The Arch of Janus was not an entry to the city, as the city wall extends across the Tiber into the Trastevere district. However, it’s location may have served as a pointer to the Forum Romanum. Today, a fence prevents both vehicles and pedestrian traffic from passing beneath its crumbling stonework. By the sixth century, the Forum Romanum had largely reverted to its original function as a marketplace, and that included the sale of slaves.
The Venerable Bede

The Northumbrian monk, St. Bede, records a tale of two Anglo-Saxon slave boys for sale in Rome seen by Gregory before he was elected as Bishop of Rome, and on this basis some years later, launched a mission to England. He writes, “One day, soon after some merchants had arrived in Rome, a quantity of merchandise was exposed for sale in the market place. Crowds came to buy, and Gregory too was among them. As well as other merchandise he saw some boys put up for sale, with fair complexions, handsome faces, and lovely hair”. From them he learns that they come from a heathen land and that

they were called ‘Angli’, to which Gregory famously responded, “Not Angles, but angels!” Bede’s account, however, does not claim that Gregory bought their freedom, only that their story served to inspire the idea of a mission to Kent some years later.

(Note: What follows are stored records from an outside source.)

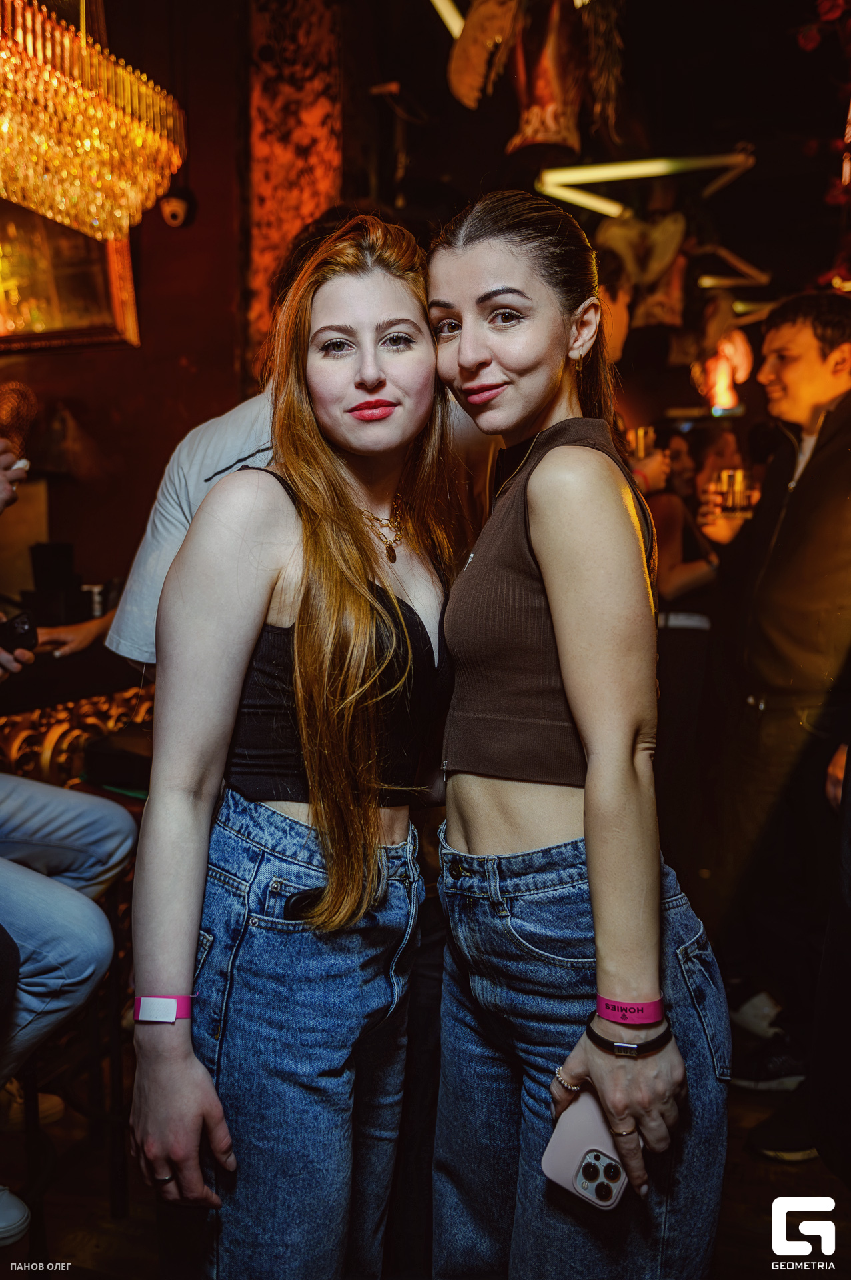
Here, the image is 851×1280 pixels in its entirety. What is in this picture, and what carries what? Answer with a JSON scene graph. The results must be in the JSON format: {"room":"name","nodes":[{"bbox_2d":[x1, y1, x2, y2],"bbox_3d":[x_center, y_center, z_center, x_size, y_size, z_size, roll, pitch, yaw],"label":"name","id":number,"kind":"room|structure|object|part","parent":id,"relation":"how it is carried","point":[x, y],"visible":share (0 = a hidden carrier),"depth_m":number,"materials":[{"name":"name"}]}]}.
{"room":"bar","nodes":[
{"label":"bar","id":0,"kind":"room"},
{"bbox_2d":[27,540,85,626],"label":"black box","id":1,"kind":"object","parent":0,"point":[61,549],"visible":0.89,"depth_m":3.15,"materials":[{"name":"black"}]},
{"bbox_2d":[0,0,185,238],"bbox_3d":[-1.004,-1.740,2.761,0.484,1.231,0.791,2,7,19],"label":"chandelier","id":2,"kind":"object","parent":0,"point":[65,206],"visible":1,"depth_m":2.79,"materials":[{"name":"gold glass"}]},
{"bbox_2d":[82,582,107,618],"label":"cup","id":3,"kind":"object","parent":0,"point":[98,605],"visible":0.67,"depth_m":3.11,"materials":[{"name":"metal"}]},
{"bbox_2d":[0,0,259,644],"bbox_3d":[-1.238,-0.864,3.869,1.060,3.484,0.489,2,7,19],"label":"wall","id":4,"kind":"structure","parent":0,"point":[187,351],"depth_m":3.89,"materials":[{"name":"red paint"}]},
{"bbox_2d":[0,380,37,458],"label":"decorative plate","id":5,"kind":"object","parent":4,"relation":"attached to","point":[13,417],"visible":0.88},
{"bbox_2d":[0,199,141,354],"bbox_3d":[-1.338,-1.324,3.742,0.582,0.681,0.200,2,7,19],"label":"mirror","id":6,"kind":"object","parent":4,"relation":"attached to","point":[38,329],"visible":0.71,"depth_m":3.76,"materials":[{"name":"gold mirror"}]},
{"bbox_2d":[158,186,195,228],"bbox_3d":[-0.846,-1.461,3.745,0.123,0.146,0.128,2,7,19],"label":"security camera","id":7,"kind":"object","parent":4,"relation":"attached to","point":[172,217],"visible":0.98,"depth_m":3.70,"materials":[{"name":"black"}]},
{"bbox_2d":[243,0,344,389],"bbox_3d":[-0.392,-1.095,3.347,0.283,2.373,0.299,2,7,19],"label":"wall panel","id":8,"kind":"structure","parent":4,"relation":"attached to","point":[274,241],"depth_m":3.23,"materials":[{"name":"red"}]},
{"bbox_2d":[0,1039,850,1279],"bbox_3d":[-0.115,1.153,2.273,5.496,0.106,6.786,2,7,19],"label":"floor","id":9,"kind":"structure","parent":0,"point":[105,1221],"depth_m":2.18,"materials":[{"name":"brown wood"}]},
{"bbox_2d":[0,1184,31,1246],"bbox_3d":[-0.752,0.916,1.758,0.238,0.093,0.145,2,7,19],"label":"shoe","id":10,"kind":"object","parent":9,"relation":"on","point":[9,1211],"visible":0.99,"depth_m":1.75,"materials":[{"name":"white"}]},
{"bbox_2d":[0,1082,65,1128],"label":"shoe","id":11,"kind":"object","parent":9,"relation":"on","point":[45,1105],"visible":0.42,"depth_m":2.20,"materials":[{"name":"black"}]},
{"bbox_2d":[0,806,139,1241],"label":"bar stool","id":12,"kind":"object","parent":9,"relation":"on","point":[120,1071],"visible":0.56,"depth_m":2.09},
{"bbox_2d":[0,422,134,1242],"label":"person","id":13,"kind":"object","parent":12,"relation":"on","point":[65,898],"visible":0.95,"depth_m":1.84},
{"bbox_2d":[0,609,38,652],"bbox_3d":[-0.864,-0.012,2.233,0.118,0.074,0.110,2,7,19],"label":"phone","id":14,"kind":"object","parent":13,"relation":"in","point":[16,627],"visible":0.94,"depth_m":2.22,"materials":[{"name":"black"}]},
{"bbox_2d":[0,674,155,792],"bbox_3d":[-1.244,0.548,2.777,0.788,0.843,1.358,2,7,19],"label":"bar counter","id":15,"kind":"object","parent":9,"relation":"on","point":[61,725],"visible":0.36,"depth_m":2.80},
{"bbox_2d":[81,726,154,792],"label":"black bag","id":16,"kind":"object","parent":15,"relation":"on","point":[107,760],"visible":0.66,"depth_m":2.36,"materials":[{"name":"black"}]},
{"bbox_2d":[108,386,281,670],"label":"person","id":17,"kind":"object","parent":9,"relation":"on","point":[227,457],"visible":0.13,"depth_m":1.87},
{"bbox_2d":[128,212,458,1279],"bbox_3d":[-0.133,0.275,1.599,0.451,1.675,0.709,2,7,19],"label":"woman","id":18,"kind":"object","parent":9,"relation":"on","point":[366,595],"visible":0.99,"depth_m":1.41},
{"bbox_2d":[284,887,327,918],"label":"smartphone","id":19,"kind":"object","parent":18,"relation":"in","point":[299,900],"visible":0.62,"depth_m":1.44,"materials":[{"name":"black"}]},
{"bbox_2d":[423,190,731,1279],"bbox_3d":[0.197,0.265,1.537,0.473,1.704,0.579,2,7,19],"label":"woman","id":20,"kind":"object","parent":9,"relation":"on","point":[490,277],"visible":0.99,"depth_m":1.36},
{"bbox_2d":[540,1088,629,1210],"bbox_3d":[0.203,0.590,1.284,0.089,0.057,0.129,4,7,33],"label":"smartphone","id":21,"kind":"object","parent":20,"relation":"in","point":[604,1161],"visible":0.66,"depth_m":1.26,"materials":[{"name":"pink plastic"}]},
{"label":"camera module","id":22,"kind":"part","parent":21,"relation":"part of","materials":[{"name":"glass"}]},
{"bbox_2d":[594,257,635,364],"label":"person","id":23,"kind":"object","parent":9,"relation":"on","point":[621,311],"visible":0.18,"depth_m":3.55},
{"bbox_2d":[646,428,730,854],"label":"woman","id":24,"kind":"object","parent":9,"relation":"on","point":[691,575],"visible":0.5,"depth_m":3.86},
{"bbox_2d":[626,426,656,460],"bbox_3d":[0.758,-0.661,3.857,0.104,0.154,0.094,-2,6,-18],"label":"drinking glass","id":25,"kind":"object","parent":24,"relation":"in","point":[644,442],"visible":0.65,"depth_m":3.82,"materials":[{"name":"glass"}]},
{"bbox_2d":[728,1038,809,1091],"bbox_3d":[0.824,1.007,2.623,0.273,0.105,0.132,-1,6,-9],"label":"shoe","id":26,"kind":"object","parent":9,"relation":"on","point":[780,1065],"visible":0.79,"depth_m":2.59,"materials":[{"name":"black"}]},
{"bbox_2d":[704,289,850,1156],"bbox_3d":[0.979,0.114,2.686,0.587,1.931,0.610,-3,7,-24],"label":"man","id":27,"kind":"object","parent":9,"relation":"on","point":[820,364],"visible":0.97,"depth_m":2.58},
{"bbox_2d":[709,468,755,514],"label":"drinking glass","id":28,"kind":"object","parent":27,"relation":"in","point":[731,477],"visible":0.76,"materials":[{"name":"glass"}]},
{"bbox_2d":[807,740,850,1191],"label":"person","id":29,"kind":"object","parent":9,"relation":"on","point":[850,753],"visible":0.98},
{"bbox_2d":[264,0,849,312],"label":"ceiling","id":30,"kind":"structure","parent":0,"point":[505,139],"depth_m":4.64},
{"bbox_2d":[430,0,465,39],"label":"tube","id":31,"kind":"object","parent":30,"relation":"attached to","point":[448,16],"visible":0.68,"depth_m":3.78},
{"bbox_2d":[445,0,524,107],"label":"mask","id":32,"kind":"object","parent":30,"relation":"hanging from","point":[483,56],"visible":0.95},
{"bbox_2d":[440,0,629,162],"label":"hanging decoration","id":33,"kind":"object","parent":30,"relation":"hanging from","point":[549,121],"visible":0.99,"depth_m":3.39,"materials":[{"name":"brown"}]},
{"bbox_2d":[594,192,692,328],"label":"hanging decoration","id":34,"kind":"object","parent":30,"relation":"hanging from","point":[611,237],"visible":0.84,"depth_m":4.83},
{"bbox_2d":[533,151,756,216],"bbox_3d":[0.934,-1.967,4.593,0.814,0.200,0.575,2,7,19],"label":"light","id":35,"kind":"object","parent":30,"relation":"hanging from","point":[567,174],"visible":0.93,"depth_m":4.56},
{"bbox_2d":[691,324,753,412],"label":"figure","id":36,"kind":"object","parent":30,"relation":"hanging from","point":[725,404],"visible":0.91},
{"bbox_2d":[694,245,771,288],"bbox_3d":[1.670,-2.075,6.080,0.439,0.157,0.379,2,7,19],"label":"light tube","id":37,"kind":"object","parent":30,"relation":"hanging from","point":[708,281],"visible":0.82,"depth_m":6.04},
{"bbox_2d":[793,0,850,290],"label":"flower garland","id":38,"kind":"object","parent":30,"relation":"hanging from","point":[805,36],"visible":0.93,"depth_m":3.48,"materials":[{"name":"red plant"}]}
]}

There was no significant movement within Church or Society before the nineteenth century to abolish slavery. Gregory’s own practice, when he founded St Andrew’s Monastery on his family estate in Rome, was to give freedom to slaves within his own household. However he did not actively seek to purchase slaves on the open market as a way to undermine the deeply-embedded social and commercial practice of slavery.
St Paul and Slavery
St Paul, in the first century AD, was the first Christian to write anything theological about slaves. There was no abstract concept of ‘inalienable human rights’. Slavery was just part of the way things were, and seen as an essential element in the global economy. Paul’s way into the issue was not through ‘human rights’, but through the Roman understanding of the rights that were conferred by ‘citizenship’ which was denied to slaves and most foreigners.
St Paul took this Roman concept (he was born a Roman citizen, unlike most outsiders who had to buy this right at great price) and stood it on its head. All Christians were, by God’s free gift, full citizens of the Kingdom of God. Therefore, their task is to work out the implications of their new citizenship in the world, so that ‘citizenship rights’ would eventually become the norm for everyone.
St Paul wrote “There is no longer Jew or Greek, there is no longer slave or free, there is no longer male and female for all of you are one in Christ Jesus.” (Galatians 3:28) How can a Christian treat another person as a slave if he or she is a fellow-Christian, someone whom Christ has set free in his own Kingdom?
This was not a theological idea that attracted much support, either in the first century, or in the eighteen hundred centuries that followed. Slavery was far too convenient and trade in human flesh too profitable to lay down without a fight. In Britain, it took until the early C19th to achieve this. (And work is still in hand on ethnic and gender differences).
Returning to Gregory in the slave market, Bede himself seems uncertain about the veracity of the story of slave boys in the market place as a reason for launching the mission to England. He places his tale as a slightly apologetic ‘appendix’ to his account of the mission to England, rather than as his prologue for Gregory sending Augustine in 596. What Gregory himself actually writes is that he launched the mission in direct response to an appeal from the Kentish royal household, the rulers of ‘the English people’.
Does this account of English slave boys then have no substance? Not entirely. We do know, from Gregory’s own Papal Registry, that as the Bishop of Rome he authorised payment for two young Saxon boys to be educated in a monastery in France, and paid for this out of funds from papal estates there. Presumably because the Frankish tongue was close enough to Old English. This may perhaps explain the confusion surrounding these Anglo-Saxon boys in Bede’s record of Augustine’s mission to England.